You know what’s odd? I relate to bad news better than good news. Not to say I’m used to it, but it seems like I’m more prepared to face sadness than anything else. And I understand things better especially when I don’t want to understand them. Nothing dramatic ever happened to me so far, or should I say rarely, but I do think about the what ifs, so that kinda helps lol. Now what puts me in perspective? Life’s experiences of many, with tiny weeny addition of my own. Well I probably don’t remember much of my past but I sometimes think time slipping away is a bastard. Cold and selfish. Rude and reckless. Well… no reason. It’s self explanatory.
Speaking of which, I loathe self explaining expressions like, “I need you” and stuff because the message is so loud and clear it’s annoying. It makes me feel insufficient, yet important. I just can’t say no to that it’s hard. It’s like my kryptonite. Whattabitch.

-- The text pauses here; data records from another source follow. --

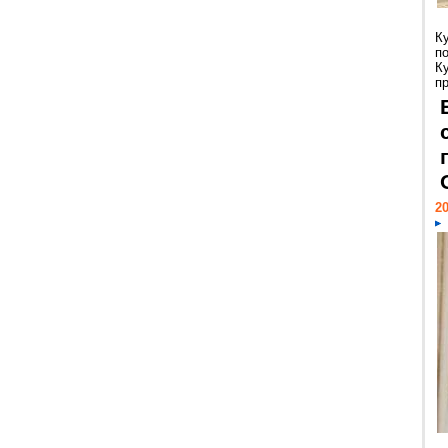
К
п
К
пр
20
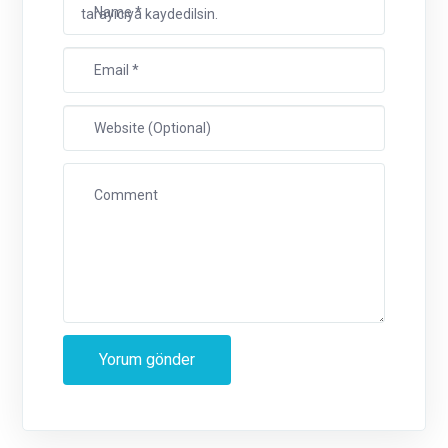
tarayıcıya kaydedilsin.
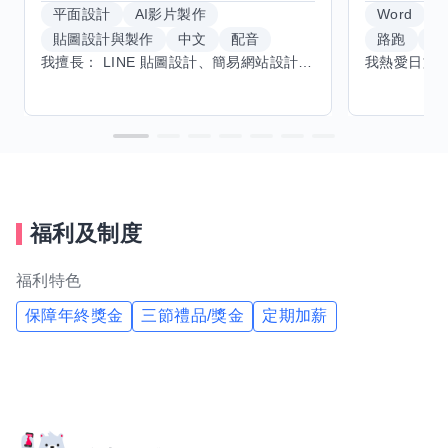
平面設計
AI影片製作
Word
貼圖設計與製作
中文
配音
路跑
羽
我擅長： LINE 貼圖設計、簡易網站設計、影片剪輯、配音、AI 影片創作、音樂創作（原創歌曲／純音樂／配樂） 希望交換技能： ① 游泳（想學：自由式、蝶式） 已會基礎蛙式、仰式，但姿勢尚未標準，希望有人協助修正動作、提升效率。 ② 鋼琴（目前約巴哈初階程度） ③ 英文（程度約 B1～B2） 交換方式： 捷運可到處，部分技能可線上交換。
福利及制度
福利特色
保障年終獎金
三節禮品/獎金
定期加薪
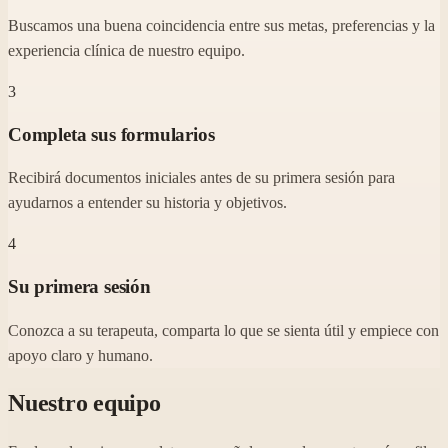
Buscamos una buena coincidencia entre sus metas, preferencias y la
experiencia clínica de nuestro equipo.
3
Completa sus formularios
Recibirá documentos iniciales antes de su primera sesión para
ayudarnos a entender su historia y objetivos.
4
Su primera sesión
Conozca a su terapeuta, comparta lo que se sienta útil y empiece con
apoyo claro y humano.
Nuestro equipo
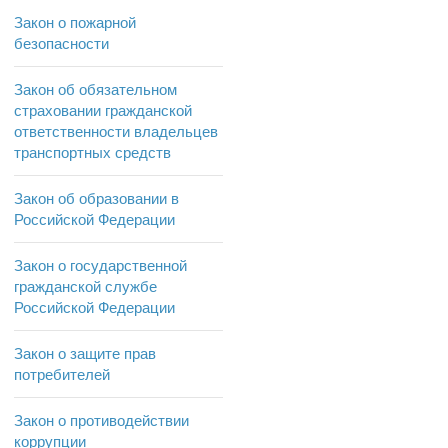
Закон о пожарной
безопасности
Закон об обязательном
страховании гражданской
ответственности владельцев
транспортных средств
Закон об образовании в
Российской Федерации
Закон о государственной
гражданской службе
Российской Федерации
Закон о защите прав
потребителей
Закон о противодействии
коррупции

Then again, I don’t think it’s selfish when people get personal over jobs/life etc. Not always, really. Unprofessional, some might say. So what? Nothing wrong either. Because, eventually, you do things according to what you want and how you want them to happen and they work out alright. Rules aside, we certainly have personal interests that keep us going; things that make our lives worthwhile. Unless you’re not a person then I think you should be more pissed, why you just can’t get personal at all. Well, it’s a human thing to do. And it’s part of growing up. And to think that we’ve grown up…
And to think that we’ve grown up. Ay, screw that.
*Hey Randomness, your words are preposterous it’s disturbing. I suggest you stop making sense with your profanity now. You have amused me enough :)
I wouldn’t have written this down if I wasn’t myself. I believe when you’re being yourself, there’s no need to feel bad about it. 'Nuff said.